Even more troubling, they skipped the chance for some basic innovations which will probably ultimately result in a Standard Markdown 2 spec. So, for example, they are defining Markdown as a mapping to HTML, rather than a mapping to an internal tree structure which can then be serialized to HTML.[1] If you make that change in perspective, then you can have Markdown for other languages too: not just HTML but also literate code in an arbitrary language, for example.

Another innovation which should probably work its way into Markdown as it becomes more of a file format is metadata. It's a little hard to remember, but acceptable metadata tagging was one of the killer features of MP3s, leading ultimately to their global rise. We don't have a good metadata expression for text files, and Markdown's embedded link references are, essentially, a sort of metadata already. Do this before it gets to the W3C so that we can start off a document with a simple

    @author: Chris Drost 
because once the W3C gets a hold of it that's likely to become something more messy like:

    @author[http://www.w3.org/TR/markdown/2/] "Chris\u00a0Drost"
Another nice change would be an implementation-dependent $extra sigil$ for inline text.[2] Some LaTeX math sites use Markdown with precisely this extension for inline equations; it might be nice to say "this is mapped to a $ node, but the meaning of that is dependent on the tree-reader; the HTML reader simply prepends and appends a literal dollar sign to the text without embedding it in a tag."

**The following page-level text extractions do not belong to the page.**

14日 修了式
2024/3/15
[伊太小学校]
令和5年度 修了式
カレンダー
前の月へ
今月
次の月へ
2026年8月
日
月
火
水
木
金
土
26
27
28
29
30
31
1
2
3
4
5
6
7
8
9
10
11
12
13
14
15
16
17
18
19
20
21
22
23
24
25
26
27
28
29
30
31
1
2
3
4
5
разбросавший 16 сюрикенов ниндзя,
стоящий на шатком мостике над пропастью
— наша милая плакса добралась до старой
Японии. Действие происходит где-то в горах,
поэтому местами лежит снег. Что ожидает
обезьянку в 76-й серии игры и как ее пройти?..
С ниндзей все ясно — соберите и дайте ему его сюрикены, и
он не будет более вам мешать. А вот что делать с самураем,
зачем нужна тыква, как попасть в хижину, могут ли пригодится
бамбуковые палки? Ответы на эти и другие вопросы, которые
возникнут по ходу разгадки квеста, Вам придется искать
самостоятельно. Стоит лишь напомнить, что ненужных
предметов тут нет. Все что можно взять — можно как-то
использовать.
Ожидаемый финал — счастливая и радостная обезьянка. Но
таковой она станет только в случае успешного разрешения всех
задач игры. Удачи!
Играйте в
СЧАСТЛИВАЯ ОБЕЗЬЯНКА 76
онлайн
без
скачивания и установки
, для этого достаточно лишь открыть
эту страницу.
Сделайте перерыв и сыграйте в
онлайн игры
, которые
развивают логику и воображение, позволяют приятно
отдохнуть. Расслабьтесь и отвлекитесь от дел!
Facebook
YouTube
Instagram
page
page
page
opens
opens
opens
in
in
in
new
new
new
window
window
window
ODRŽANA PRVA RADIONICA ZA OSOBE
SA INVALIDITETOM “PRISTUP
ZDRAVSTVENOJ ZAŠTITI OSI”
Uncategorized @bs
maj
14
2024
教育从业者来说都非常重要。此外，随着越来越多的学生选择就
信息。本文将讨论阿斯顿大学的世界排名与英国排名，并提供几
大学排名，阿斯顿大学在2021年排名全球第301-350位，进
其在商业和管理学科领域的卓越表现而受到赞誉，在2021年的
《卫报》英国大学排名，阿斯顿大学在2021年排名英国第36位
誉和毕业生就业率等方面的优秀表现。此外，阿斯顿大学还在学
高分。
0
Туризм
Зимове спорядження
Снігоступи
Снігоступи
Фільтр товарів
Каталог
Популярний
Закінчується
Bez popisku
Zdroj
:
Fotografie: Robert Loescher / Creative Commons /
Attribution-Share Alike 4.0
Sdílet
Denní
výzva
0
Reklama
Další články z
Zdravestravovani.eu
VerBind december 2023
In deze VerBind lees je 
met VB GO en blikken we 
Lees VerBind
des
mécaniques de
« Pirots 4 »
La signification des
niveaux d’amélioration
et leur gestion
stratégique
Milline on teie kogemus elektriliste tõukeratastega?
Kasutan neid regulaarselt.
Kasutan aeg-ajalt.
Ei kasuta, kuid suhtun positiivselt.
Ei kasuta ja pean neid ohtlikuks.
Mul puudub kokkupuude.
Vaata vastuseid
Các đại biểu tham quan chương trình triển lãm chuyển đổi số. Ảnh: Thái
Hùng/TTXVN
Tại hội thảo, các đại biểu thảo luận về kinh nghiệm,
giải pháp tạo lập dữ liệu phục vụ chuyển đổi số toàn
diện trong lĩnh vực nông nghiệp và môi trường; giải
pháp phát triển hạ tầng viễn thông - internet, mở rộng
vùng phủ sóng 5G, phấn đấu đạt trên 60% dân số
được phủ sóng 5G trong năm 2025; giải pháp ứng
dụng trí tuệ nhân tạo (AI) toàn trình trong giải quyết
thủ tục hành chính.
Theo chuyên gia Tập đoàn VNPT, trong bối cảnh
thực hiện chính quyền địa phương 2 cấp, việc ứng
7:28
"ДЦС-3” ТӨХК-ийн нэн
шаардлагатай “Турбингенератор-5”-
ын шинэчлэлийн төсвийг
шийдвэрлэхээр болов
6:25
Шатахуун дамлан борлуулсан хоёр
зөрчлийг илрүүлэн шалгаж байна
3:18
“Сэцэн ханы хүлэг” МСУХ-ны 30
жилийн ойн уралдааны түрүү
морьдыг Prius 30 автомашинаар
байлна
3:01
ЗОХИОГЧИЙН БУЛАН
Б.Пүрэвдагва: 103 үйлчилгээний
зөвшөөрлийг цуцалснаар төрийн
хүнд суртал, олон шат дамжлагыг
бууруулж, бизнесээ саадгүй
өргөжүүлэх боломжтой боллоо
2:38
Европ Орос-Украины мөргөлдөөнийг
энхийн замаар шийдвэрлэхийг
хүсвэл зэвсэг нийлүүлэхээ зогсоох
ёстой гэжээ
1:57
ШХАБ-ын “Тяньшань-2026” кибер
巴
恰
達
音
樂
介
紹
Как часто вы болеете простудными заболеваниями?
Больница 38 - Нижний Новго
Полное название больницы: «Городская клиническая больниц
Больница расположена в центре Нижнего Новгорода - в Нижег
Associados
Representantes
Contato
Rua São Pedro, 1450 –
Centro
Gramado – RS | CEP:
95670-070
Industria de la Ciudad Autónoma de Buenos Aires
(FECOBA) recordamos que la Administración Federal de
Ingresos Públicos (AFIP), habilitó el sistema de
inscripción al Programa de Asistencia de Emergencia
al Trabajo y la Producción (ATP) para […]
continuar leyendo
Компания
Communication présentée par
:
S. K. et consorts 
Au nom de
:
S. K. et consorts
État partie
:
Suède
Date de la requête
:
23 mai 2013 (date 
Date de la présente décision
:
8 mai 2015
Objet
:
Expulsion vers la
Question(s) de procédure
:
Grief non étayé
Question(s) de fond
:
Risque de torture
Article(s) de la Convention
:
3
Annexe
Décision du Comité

[1] This isn't a huge change in the language but it's a huge change in perspective. The main decision needed to fix this is to say that the "embedded HTML blocks" should have a special sigil at the beginning which is not the < character of the first tag; those "raw" blocks are then held separately in the Markdown tree, and the serializer to HTML passes the raw blocks through without HTML escaping or embedding in another tag.]

[2] Why not just use backticks? We could, of course. One problem here though is that there is no good way to distinguish those literate-code blocks which are commentary and those literate-code blocks which are code to be executed. If you don't fix that now, it will probably be fixed in SM2.